Du, Z.; Wirtz, J.; Li, Q.; Taylor, A.; Larsen, L.; Lu, S.; Stern, D. B.; Lee, C. E.

Abstract

A central but poorly resolved question regards how genome architecture shapes the selection response and repeatability of polygenic adaptation. We addressed this question using Evolve-and-Resequence experiments under rapid salinity decline in two sibling species (clades) of the invasive copepod Eurytemora affinis complex that differ strikingly in chromosome number (15 versus 4). The 4-chromosome genome arose from chromosomal fusions of the ancestral 15-chromosome genome, bringing together coadapted alleles at fusion sites. Across 10-20 generations of selection, both clades adapted to low salinity but followed divergent evolutionary trajectories. The selection lines of the 15-chromosome clade exhibited highly parallel genomic responses, whereas the 4-chromosome clade lines showed delayed and less repeatable responses.

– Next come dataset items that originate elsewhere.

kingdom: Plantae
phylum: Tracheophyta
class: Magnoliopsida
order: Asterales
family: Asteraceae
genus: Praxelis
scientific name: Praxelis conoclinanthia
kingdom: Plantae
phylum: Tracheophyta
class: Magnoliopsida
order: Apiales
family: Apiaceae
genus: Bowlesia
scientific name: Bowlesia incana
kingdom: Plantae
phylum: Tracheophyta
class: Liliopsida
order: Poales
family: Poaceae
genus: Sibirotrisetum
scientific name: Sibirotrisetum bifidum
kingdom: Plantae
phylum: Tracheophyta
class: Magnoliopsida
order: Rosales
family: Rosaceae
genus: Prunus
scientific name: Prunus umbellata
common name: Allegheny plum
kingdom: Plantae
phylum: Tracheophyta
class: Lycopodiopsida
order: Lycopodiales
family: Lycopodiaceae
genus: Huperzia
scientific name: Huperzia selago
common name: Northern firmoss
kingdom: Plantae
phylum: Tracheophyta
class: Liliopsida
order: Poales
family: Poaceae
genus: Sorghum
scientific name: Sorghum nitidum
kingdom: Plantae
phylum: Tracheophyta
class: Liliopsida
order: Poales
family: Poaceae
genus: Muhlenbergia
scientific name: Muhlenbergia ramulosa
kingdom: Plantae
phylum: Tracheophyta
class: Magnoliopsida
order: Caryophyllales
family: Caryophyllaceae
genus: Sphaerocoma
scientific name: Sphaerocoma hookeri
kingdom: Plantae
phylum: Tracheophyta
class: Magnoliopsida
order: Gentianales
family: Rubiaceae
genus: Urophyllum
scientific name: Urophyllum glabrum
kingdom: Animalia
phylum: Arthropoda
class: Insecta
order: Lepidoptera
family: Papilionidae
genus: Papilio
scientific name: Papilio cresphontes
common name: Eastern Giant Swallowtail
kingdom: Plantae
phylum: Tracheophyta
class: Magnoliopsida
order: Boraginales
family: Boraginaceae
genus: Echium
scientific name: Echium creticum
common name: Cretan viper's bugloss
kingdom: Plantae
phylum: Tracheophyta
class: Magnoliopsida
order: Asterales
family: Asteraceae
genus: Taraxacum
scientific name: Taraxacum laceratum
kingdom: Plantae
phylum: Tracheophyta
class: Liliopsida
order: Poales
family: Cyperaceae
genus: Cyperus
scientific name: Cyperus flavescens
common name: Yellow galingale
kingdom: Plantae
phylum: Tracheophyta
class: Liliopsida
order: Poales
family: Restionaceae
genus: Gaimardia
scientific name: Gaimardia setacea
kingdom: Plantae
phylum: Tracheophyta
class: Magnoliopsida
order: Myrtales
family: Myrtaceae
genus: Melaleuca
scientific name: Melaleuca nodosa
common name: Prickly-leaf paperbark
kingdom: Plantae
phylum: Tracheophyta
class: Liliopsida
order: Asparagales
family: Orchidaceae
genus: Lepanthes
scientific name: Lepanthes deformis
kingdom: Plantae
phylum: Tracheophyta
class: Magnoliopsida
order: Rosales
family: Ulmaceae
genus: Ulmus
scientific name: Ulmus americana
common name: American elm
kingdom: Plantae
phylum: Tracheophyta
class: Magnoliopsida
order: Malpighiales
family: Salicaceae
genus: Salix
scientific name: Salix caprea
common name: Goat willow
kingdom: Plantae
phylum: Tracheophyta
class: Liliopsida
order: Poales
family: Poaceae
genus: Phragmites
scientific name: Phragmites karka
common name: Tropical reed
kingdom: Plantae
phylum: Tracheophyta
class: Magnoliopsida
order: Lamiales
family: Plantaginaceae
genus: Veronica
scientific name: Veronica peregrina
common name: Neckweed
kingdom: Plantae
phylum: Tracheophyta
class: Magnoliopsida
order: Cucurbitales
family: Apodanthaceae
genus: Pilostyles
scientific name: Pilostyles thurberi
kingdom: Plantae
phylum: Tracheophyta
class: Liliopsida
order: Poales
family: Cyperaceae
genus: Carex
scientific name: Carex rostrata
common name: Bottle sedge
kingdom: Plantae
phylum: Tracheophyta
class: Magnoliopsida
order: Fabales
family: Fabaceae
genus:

Forward genetic simulations revealed that strong synergistic epistasis among beneficial alleles best explained elevated parallelism in the 15-chromosome clade. Additional simulations varying chromosome number and epistasis revealed that strong positive epistasis, combined with high chromosome numbers, enhances parallelism by enabling recombination to assemble coadapted allelic combinations. In contrast, the high starting frequency of beneficial alleles in the 4-chromosome clade lines indicated selection on standing variation, likely acting on alternative linked haplotypes. These findings demonstrate that genome architecture and gene-gene interactions jointly determine the dynamics and predictability of polygenic adaptation.